Rafa Benitez and Alex Ferguson first met in 1999, when the Spaniard and his then assistant, Pako Ayesteran, having just left Extramadura, spent a week at Manchester United's training ground at Carrington absorbing the methods being employed then.

Even in the early months after Benitez had been appointed as Liverpool manager in 2004, their relationship remained healthy and they once sat next to each other on a flight to Geneva, sharing a genial conversation about football.

Liverpool won the Uefa Champions League that season, to which Ferguson responded by sending Benitez a letter that outlined in detail the tactical reasons for the second-half turnaround.

"He can teach me more than I can teach him," Benitez said.

First cracks

The first signs of disharmony came in 2007 when Benitez tried to sign the Argentine defender Gabriel Heinze from United – something that would have made him the first player to transfer directly between United and Liverpool since Phil Chisnall in 1964.

Ferguson became irritated and accused Liverpool of making an illegal approach. Later that year, though, when it emerged that the Liverpool owners, Tom Hicks and George Gillett, had held talks with Jurgen Klinsmann about replacing Benitez, Ferguson was staunch in his defence of the Spaniard calling the owners' action "a bad piece of business".

Open conflict

When Ferguson feels threatened, he lashes out. Since taking over at United, he has feuded with Kenny Dalglish, Kevin Keegan and Arsene Wenger, as well as Benitez.

If a team begins to challenge his team, he targets the manager – something only Jose Mourinho has really managed to avoid. And in 2008/09, Liverpool did pose a serious threat to United.

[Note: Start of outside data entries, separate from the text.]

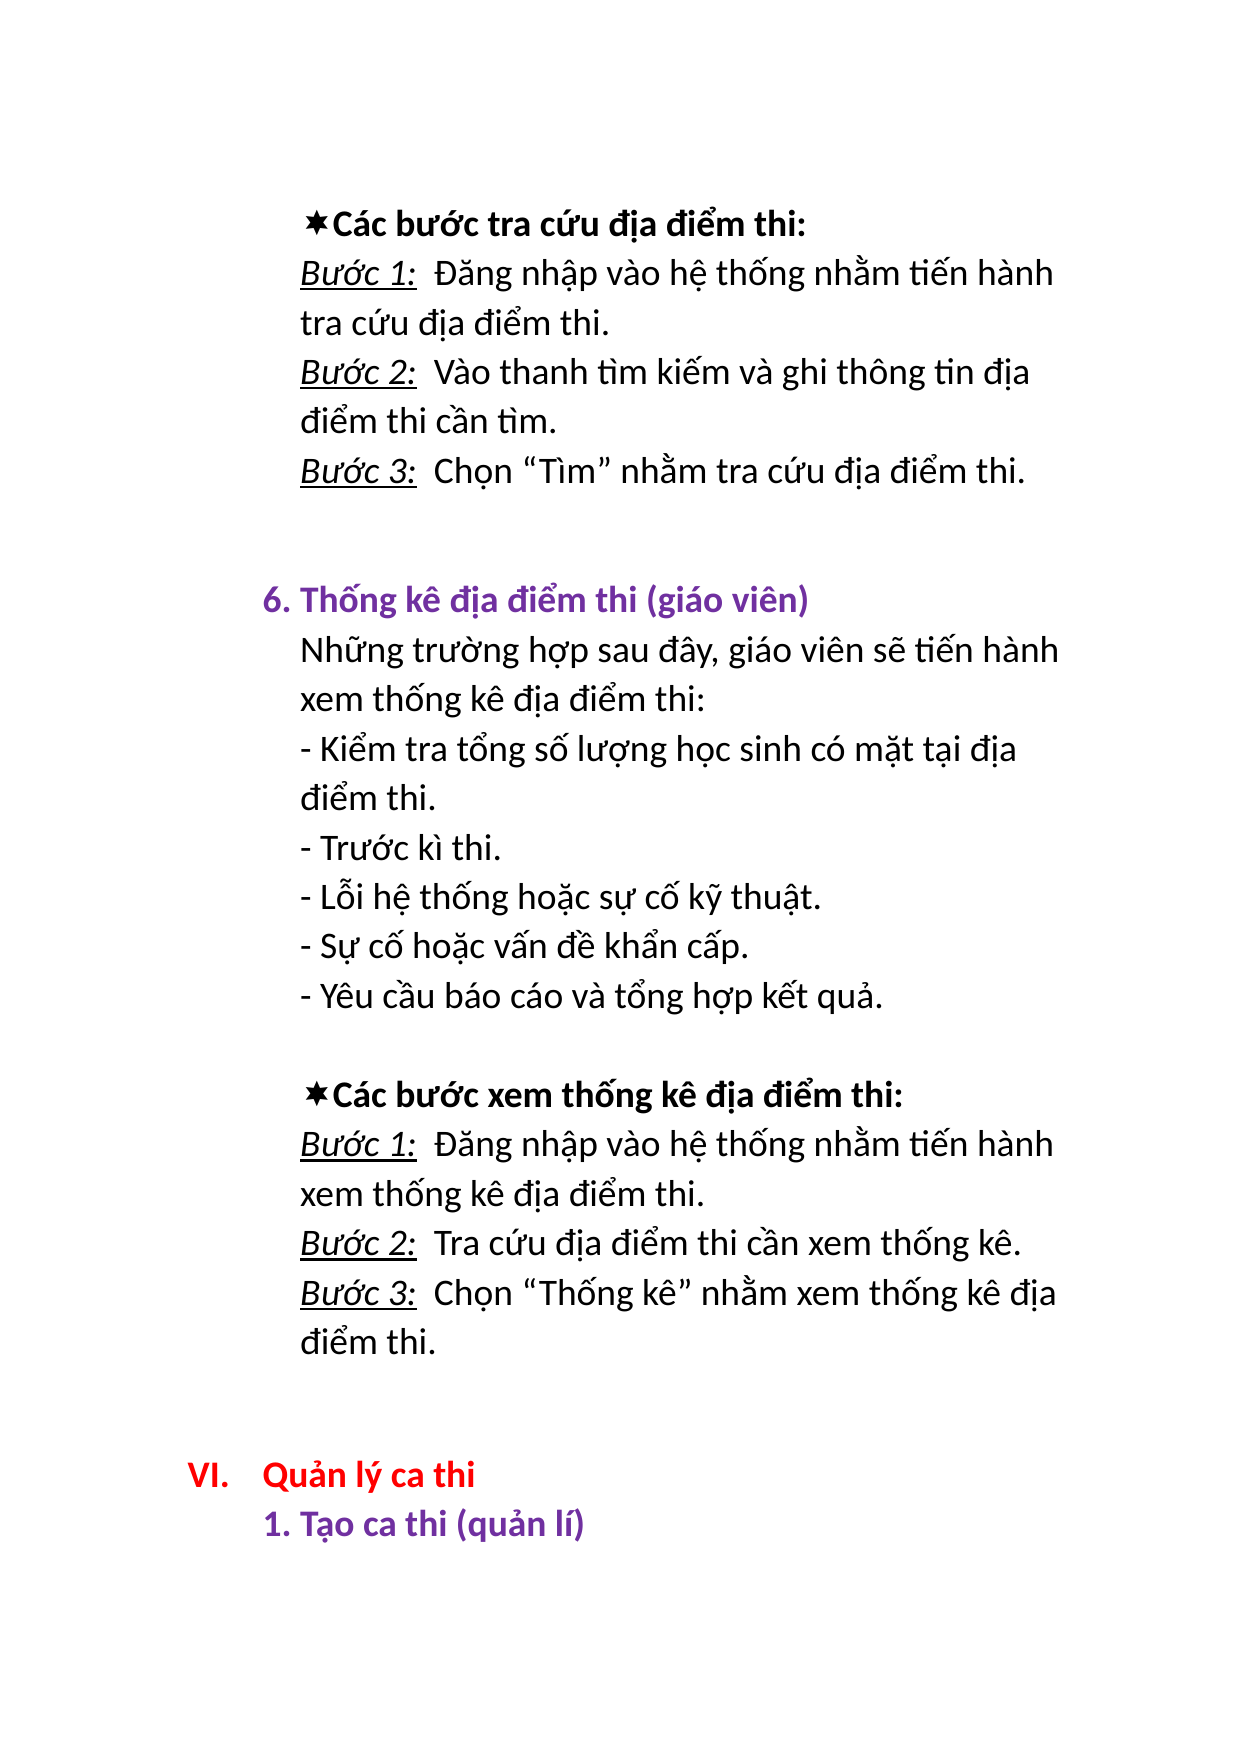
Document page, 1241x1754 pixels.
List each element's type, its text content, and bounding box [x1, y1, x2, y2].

list - Kiểm tra tổng số lượng học sinh có mặt tại địa điểm thi. [300, 724, 1090, 820]
list Bước 1: Đăng nhập vào hệ thống nhằm tiến hành xem thống kê địa điểm thi. [300, 1120, 1090, 1216]
list - Yêu cầu báo cáo và tổng hợp kết quả. [300, 972, 1090, 1018]
list Bước 2: Vào thanh tìm kiếm và ghi thông tin địa điểm thi cần tìm. [300, 348, 1090, 443]
list Quản lý ca thi [187, 1451, 1090, 1496]
list - Lỗi hệ thống hoặc sự cố kỹ thuật. [300, 873, 1090, 919]
list Bước 3: Chọn “Thống kê” nhằm xem thống kê địa điểm thi. [300, 1269, 1090, 1364]
list - Sự cố hoặc vấn đề khẩn cấp. [300, 922, 1090, 968]
list Các bước xem thống kê địa điểm thi: [300, 1071, 1090, 1117]
list Bước 2: Tra cứu địa điểm thi cần xem thống kê. [300, 1219, 1090, 1265]
list Tạo ca thi (quản lí) [262, 1500, 1090, 1546]
list Những trường hợp sau đây, giáo viên sẽ tiến hành xem thống kê địa điểm thi: [300, 626, 1090, 721]
list Thống kê địa điểm thi (giáo viên) [262, 576, 1090, 622]
list Bước 3: Chọn “Tìm” nhằm tra cứu địa điểm thi. [300, 447, 1090, 493]
list - Trước kì thi. [300, 823, 1090, 869]
list Các bước tra cứu địa điểm thi: [300, 199, 1090, 245]
list Bước 1: Đăng nhập vào hệ thống nhằm tiến hành tra cứu địa điểm thi. [300, 249, 1090, 344]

Ferguson riled Benitez by saying, "there's no doubt in the second half of the season they will get nervous". He also questioned Liverpool's spending, noting snidely that was "Benitez's way".

The 'facts rant'

Interpretations vary on what happened on January 9, 2009, but what is sure is that it marked a point from which the Benitez-Ferguson rivalry could never recover.

Benitez listed, point by painful point, all the ways in which he believed Ferguson and United enjoyed preferential treatment from the football authorities, punctuating his assertions with repeated insistences that these were "facts".

Whether it marked a meltdown, as many claimed, is less certain. Rather, like Benitez's attack on Chelsea's fans and directors last week, it was measured and preplanned; he clearly felt he was in a position of strength and that it was time to fight back.

Certainly it was nothing like Keegan's "I would love it" tirade at Newcastle United in 1996, which really did expose a manager losing it under pressure.

Benitez's end at Liverpool

"I would need to read more of Freud before I could understand all that went on in his head," Ferguson said.

Liverpool failed to back up their manager, taking just 13 points from the next eight games. They did win 4-1 at Old Trafford but it did not matter: United went on to win the league by four points as Ferguson accused Benitez of "arrogance" and "contempt" in his attitude to the then Blackburn Rovers manager Sam Allardyce and Everton's David Moyes.

When Benitez left the club in the summer of 2009, Ferguson, barely hiding his satisfaction, noted that everybody had expected it to happen. It should be said, though, that in May 2009, when Ferguson's grandson was injured in a car crash, Benitez wrote to him offering support; it may be that much of the sparring is public posturing.

Benitez at Chelsea

Since Benitez returned to English football, he and Ferguson have largely avoided each other. Ferguson described Benitez as "lucky" to have the chance to win a second Club World Cup to go with the one he collected at Inter Milan – on both occasions having been appointed after the Champions League win that secured qualification.

And, in January, Benitez said it was "obvious" that Ferguson still influences officials. There has been a basic civility in the build-up to this game, although Ferguson was splendidly dismissive in dealing with a question about Benitez in his pre-match press conference.

"I'm not going to kick anyone when they're lying down," he said. "It's not my style."